To study the activation of YAP-1 by ROS-induced damage in HCC and the involved signaling pathway.

METHODS

The expression of YAP-1 in HCC cells (Huh-7, HepG2, and SNU-761) was quantified using real-time polymerase chain reaction and immunoblotting. Human HCC cells were treated with H₂O₂, which is a major component of ROS in living organisms, and with either YAP-1 small interfering RNA (siRNA) or control siRNA. To investigate the role of YAP-1 in HCC cells under oxidative stress, MTS assays were performed. Immunoblotting was performed to evaluate the signaling pathway responsible for the activation of YAP-1. Eighty-eight surgically resected frozen HCC tissue samples and 88 nontumor liver tissue samples were used for gene expression analyses.

RESULTS

H₂O₂ treatment increased the mRNA and protein expression of YAP-1 in HCC cells (Huh-7, HepG2, and SNU-761). Suppression of YAP-1 using siRNA transfection resulted in a significant decrease in tumor proliferation during H₂O₂ treatment both in vitro and in vivo (both P < 0.05). The oncogenic action of YAP-1 occurred via the activation of the c-Myc pathway, leading to the upregulation of components of the unfolded protein response (UPR), including 78-kDa glucose-regulated protein and activating transcription factor-6 (ATF-6). The YAP-1 mRNA levels in human HCC tissues were upregulated by 2.6-fold compared with those in nontumor tissues (P < 0.05) and were positively correlated with the ATF-6 Levels (Pearson’s coefficient = 0.299; P < 0.05).

CONCLUSION

This study shows a novel connection between YAP-1 and the UPR through the c-Myc pathway during oxidative stress in HCC. The ROS-induced activation of YAP-1 via the c-Myc pathway, which leads to the activation of the UPR pathway, might be a therapeutic target in HCC.

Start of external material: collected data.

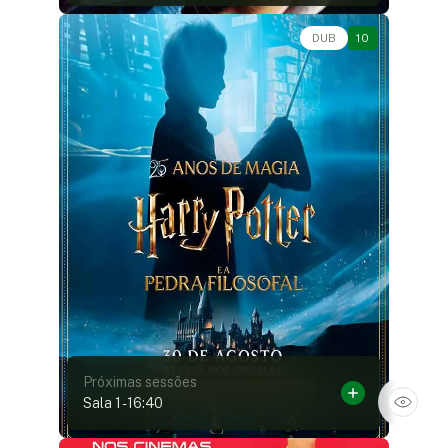
Ação, Aventura, Fantasia • • 2h42
DUB
10
Próximas sessões
Sala 1
-
16:40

Keywords: Hepatocellular carcinoma; Yes-associated protein-1; C-Myc; Reactive oxygen species; Unfolded protein response; Activating transcription factor-6

Core Tip: We found a novel connection between Yes-associated protein-1 (YAP-1) and the unfolded protein response (UPR) through the c-Myc pathway during oxidative stress in hepatocellular carcinoma (HCC). As the Hippo pathway and c-Myc pathway share many important functions, including the regulation of growth, death and survival in cells and the regulation of stress resistance and life spans in organisms, we speculate that the interaction between YAP-1 and c-Myc is a point of convergence that allows HCC proliferation. The reactive oxygen species-induced activation of YAP-1 via the c-Myc pathway, which leads to the activation of the UPR pathway, might be a therapeutic target in HCC.